WORK INSTRUCTIONS
Word for word, copy every line of the data.

GIVEN RECORDS
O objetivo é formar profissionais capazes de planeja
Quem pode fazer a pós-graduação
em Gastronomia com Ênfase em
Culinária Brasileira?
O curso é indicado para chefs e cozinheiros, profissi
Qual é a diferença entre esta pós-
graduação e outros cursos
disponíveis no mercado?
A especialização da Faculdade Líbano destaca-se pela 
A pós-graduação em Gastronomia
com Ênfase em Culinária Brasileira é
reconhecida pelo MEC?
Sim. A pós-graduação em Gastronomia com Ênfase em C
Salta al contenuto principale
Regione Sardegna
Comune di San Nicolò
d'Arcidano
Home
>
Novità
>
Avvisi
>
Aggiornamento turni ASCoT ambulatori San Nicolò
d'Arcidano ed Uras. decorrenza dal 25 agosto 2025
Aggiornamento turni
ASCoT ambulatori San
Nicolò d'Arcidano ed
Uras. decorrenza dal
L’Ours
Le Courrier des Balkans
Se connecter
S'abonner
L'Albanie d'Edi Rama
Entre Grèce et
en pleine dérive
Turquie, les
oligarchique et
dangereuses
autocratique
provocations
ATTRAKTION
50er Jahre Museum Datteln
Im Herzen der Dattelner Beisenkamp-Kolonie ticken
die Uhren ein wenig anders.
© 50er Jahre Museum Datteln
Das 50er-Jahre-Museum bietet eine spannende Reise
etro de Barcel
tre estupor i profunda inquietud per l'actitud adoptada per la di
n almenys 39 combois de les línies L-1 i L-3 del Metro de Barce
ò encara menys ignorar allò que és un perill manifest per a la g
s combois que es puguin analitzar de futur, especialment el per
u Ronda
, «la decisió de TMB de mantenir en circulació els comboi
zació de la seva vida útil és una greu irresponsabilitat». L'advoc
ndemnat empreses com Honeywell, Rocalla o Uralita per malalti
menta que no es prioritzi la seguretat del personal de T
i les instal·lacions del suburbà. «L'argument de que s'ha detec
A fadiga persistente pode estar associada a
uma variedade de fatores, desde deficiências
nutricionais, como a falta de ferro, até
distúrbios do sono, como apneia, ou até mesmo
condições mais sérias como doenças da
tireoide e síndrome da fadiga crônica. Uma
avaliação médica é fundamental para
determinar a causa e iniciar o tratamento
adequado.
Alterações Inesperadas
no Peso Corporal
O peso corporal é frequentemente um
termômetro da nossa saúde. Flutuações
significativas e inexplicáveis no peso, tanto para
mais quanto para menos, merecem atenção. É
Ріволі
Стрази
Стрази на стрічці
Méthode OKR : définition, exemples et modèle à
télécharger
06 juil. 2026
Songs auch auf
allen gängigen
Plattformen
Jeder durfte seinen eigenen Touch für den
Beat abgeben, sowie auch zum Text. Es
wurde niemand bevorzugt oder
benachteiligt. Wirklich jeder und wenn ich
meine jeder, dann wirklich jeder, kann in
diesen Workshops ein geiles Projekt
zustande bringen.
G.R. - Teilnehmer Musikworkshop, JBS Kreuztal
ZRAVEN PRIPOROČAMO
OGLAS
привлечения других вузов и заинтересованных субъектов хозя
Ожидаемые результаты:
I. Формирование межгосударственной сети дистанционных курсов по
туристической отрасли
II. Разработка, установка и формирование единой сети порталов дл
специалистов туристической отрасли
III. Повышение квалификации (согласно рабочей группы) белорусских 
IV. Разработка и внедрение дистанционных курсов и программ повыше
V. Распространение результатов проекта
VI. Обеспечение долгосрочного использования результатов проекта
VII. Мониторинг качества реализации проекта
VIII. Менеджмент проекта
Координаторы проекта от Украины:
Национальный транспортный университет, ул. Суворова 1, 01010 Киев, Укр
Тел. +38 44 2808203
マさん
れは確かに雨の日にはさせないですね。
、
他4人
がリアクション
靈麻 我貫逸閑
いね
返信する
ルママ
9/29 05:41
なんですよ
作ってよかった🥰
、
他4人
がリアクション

WRITTEN ANSWER
O objetivo é formar profissionais capazes de planeja
Quem pode fazer a pós-graduação
em Gastronomia com Ênfase em
Culinária Brasileira?
O curso é indicado para chefs e cozinheiros, profissi
Qual é a diferença entre esta pós-
graduação e outros cursos
disponíveis no mercado?
A especialização da Faculdade Líbano destaca-se pela 
A pós-graduação em Gastronomia
com Ênfase em Culinária Brasileira é
reconhecida pelo MEC?
Sim. A pós-graduação em Gastronomia com Ênfase em C
Salta al contenuto principale
Regione Sardegna
Comune di San Nicolò
d'Arcidano
Home
>
Novità
>
Avvisi
>
Aggiornamento turni ASCoT ambulatori San Nicolò
d'Arcidano ed Uras. decorrenza dal 25 agosto 2025
Aggiornamento turni
ASCoT ambulatori San
Nicolò d'Arcidano ed
Uras. decorrenza dal
L’Ours
Le Courrier des Balkans
Se connecter
S'abonner
L'Albanie d'Edi Rama
Entre Grèce et
en pleine dérive
Turquie, les
oligarchique et
dangereuses
autocratique
provocations
ATTRAKTION
50er Jahre Museum Datteln
Im Herzen der Dattelner Beisenkamp-Kolonie ticken
die Uhren ein wenig anders.
© 50er Jahre Museum Datteln
Das 50er-Jahre-Museum bietet eine spannende Reise
etro de Barcel
tre estupor i profunda inquietud per l'actitud adoptada per la di
n almenys 39 combois de les línies L-1 i L-3 del Metro de Barce
ò encara menys ignorar allò que és un perill manifest per a la g
s combois que es puguin analitzar de futur, especialment el per
u Ronda
, «la decisió de TMB de mantenir en circulació els comboi
zació de la seva vida útil és una greu irresponsabilitat». L'advoc
ndemnat empreses com Honeywell, Rocalla o Uralita per malalti
menta que no es prioritzi la seguretat del personal de T
i les instal·lacions del suburbà. «L'argument de que s'ha detec
A fadiga persistente pode estar associada a
uma variedade de fatores, desde deficiências
nutricionais, como a falta de ferro, até
distúrbios do sono, como apneia, ou até mesmo
condições mais sérias como doenças da
tireoide e síndrome da fadiga crônica. Uma
avaliação médica é fundamental para
determinar a causa e iniciar o tratamento
adequado.
Alterações Inesperadas
no Peso Corporal
O peso corporal é frequentemente um
termômetro da nossa saúde. Flutuações
significativas e inexplicáveis no peso, tanto para
mais quanto para menos, merecem atenção. É
Ріволі
Стрази
Стрази на стрічці
Méthode OKR : définition, exemples et modèle à
télécharger
06 juil. 2026
Songs auch auf
allen gängigen
Plattformen
Jeder durfte seinen eigenen Touch für den
Beat abgeben, sowie auch zum Text. Es
wurde niemand bevorzugt oder
benachteiligt. Wirklich jeder und wenn ich
meine jeder, dann wirklich jeder, kann in
diesen Workshops ein geiles Projekt
zustande bringen.
G.R. - Teilnehmer Musikworkshop, JBS Kreuztal
ZRAVEN PRIPOROČAMO
OGLAS
привлечения других вузов и заинтересованных субъектов хозя
Ожидаемые результаты:
I. Формирование межгосударственной сети дистанционных курсов по
туристической отрасли
II. Разработка, установка и формирование единой сети порталов дл
специалистов туристической отрасли
III. Повышение квалификации (согласно рабочей группы) белорусских 
IV. Разработка и внедрение дистанционных курсов и программ повыше
V. Распространение результатов проекта
VI. Обеспечение долгосрочного использования результатов проекта
VII. Мониторинг качества реализации проекта
VIII. Менеджмент проекта
Координаторы проекта от Украины:
Национальный транспортный университет, ул. Суворова 1, 01010 Киев, Укр
Тел. +38 44 2808203
マさん
れは確かに雨の日にはさせないですね。
、
他4人
がリアクション
靈麻 我貫逸閑
いね
返信する
ルママ
9/29 05:41
なんですよ
作ってよかった🥰
、
他4人
がリアクション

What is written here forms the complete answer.